Il avait formulé sa curieuse remarque sur un ton significatif. Qu’aurait-il pu… Brusquement, elle remarqua la présence d’un autre homme en tunique noire, trapu et hâlé, arborant une épingle d’argent en forme d’épée à son haut col. Puis elle se rappela où elle avait déjà vu des hommes en tunique noire : aux Sources de Dumai, juste avant que la situation ne tourne au désastre quand des hommes avaient surgi des ouvertures. Neald et ses portails ! Ces hommes pouvaient canaliser.

Elle dut rassembler toute sa volonté pour ne pas dégager son bras de la prise du Murandien. Le fait qu’il la touche… Elle eut envie de gémir, et cela la surprit. Elle était quand même plus solide que ça ! Elle s’efforça de garder l’apparence du calme tout en humectant sa bouche soudain sèche.

— Elle prétend être une amie de Sevanna, ajouta Gaul.

— Une amie de Sevanna, répéta Aybara, fronçant les sourcils. Mais en robe de gai’shaine. De la soie et des bijoux, mais quand même… Bien que vous ne vouliez pas venir, vous n’avez pas canalisé pour empêcher Gaul et Neald de vous amener ici. Et vous êtes terrifiée.

Il branla du chef. Comment savait-il qu’elle avait peur ?

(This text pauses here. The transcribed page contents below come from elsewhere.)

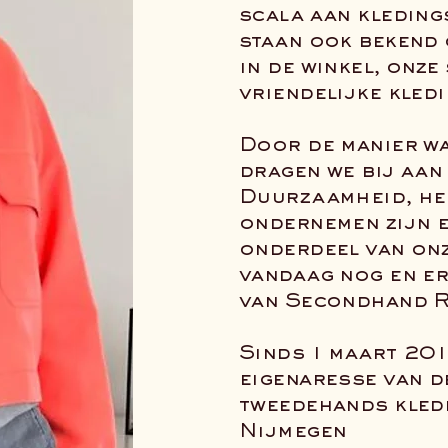
scala aan kleding
staan ook bekend 
in de winkel, onze
vriendelijke kled
Door de manier w
dragen we bij aan
Duurzaamheid, he
ondernemen zijn e
onderdeel van onz
vandaag nog en er
van Secondhand R
Sinds 1 maart 201
eigenaresse van d
tweedehands kledi
Nijmegen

— Je m’étonne de voir une Aes Sedai en compagnie des Shaidos après les Sources de Dumai. À moins que vous ne soyez pas au courant ? Lâchez-la, lâchez-la. Je doute qu’elle s’enfuie en courant puisqu’elle s’est laissé faire.

— Les Sources de Dumai importent peu, répondit-elle pendant que les hommes la lâchaient.

Toutefois, ils restèrent à ses côtés, tels des gardes, et elle se félicita de la fermeté de sa voix. En présence de deux hommes capables de canaliser, elle se sentait seule et incapable de canaliser un fil. Elle se tenait très droite, la tête haute. Elle était une Aes Sedai et devait, à leurs yeux, en avoir la stature jusqu’au bout des ongles. Comment pouvait-il savoir qu’elle avait peur ? Pour elle, pas une nuance de crainte ne teintait ses paroles et son visage semblait taillé dans la pierre.

— La Tour Blanche a des objectifs que seules les Aes Sedai peuvent connaître ou comprendre. Je suis là en mission pour la Tour Blanche, et vous interférez. Votre choix est malavisé.

Le Ghealdanin hocha la tête avec regret, comme s’il l’avait appris à ses dépens. Aybara se contenta de la regarder, sans expression.

— Votre nom est la seule raison pour laquelle j’ai épargné ces deux-là, poursuivit-elle.

Si le Murandien ou l’Aiel évoquait le temps qu’elle avait mis à réagir, elle se préparait à prétendre qu’elle avait d’abord été frappée de stupeur. Il n’en fut rien, et elle continua.

— Votre femme, Faile, est sous ma protection, comme la Reine Alliandre, et quand ma mission auprès de Sevanna sera terminée, je les emmènerai avec moi en lieu sûr, et je les aiderai à aller où elles voudront. Mais en attendant, votre présence ici représente un risque pour ma mission, ma mission pour la Tour, ce que je ne peux me permettre. Cela vous met également en danger, vous, votre femme et Alliandre. Il y a des milliers d’Aiels dans ce camp. Des dizaines de milliers. S’ils vous trouvent, si leurs éclaireurs ne l’ont déjà fait, ils vous effaceront de la face du monde. Ils pourraient aussi s’en prendre à votre femme et à Alliandre. Je ne pourrai peut-être pas arrêter Sevanna. C’est une femme dure. Beaucoup de ses Sagettes peuvent canaliser, près de quatre cents d’entre elles, et sont prêtes à se servir du Pouvoir de façon violente. Or je suis une Aes Sedai entravée par ses serments. Si vous souhaitez protéger votre femme et la Reine, éloignez-vous de leur camp aussi vite que possible. Ils ne vous attaqueront peut-être pas s’ils voient que vous battez en retraite. C’est votre seul espoir.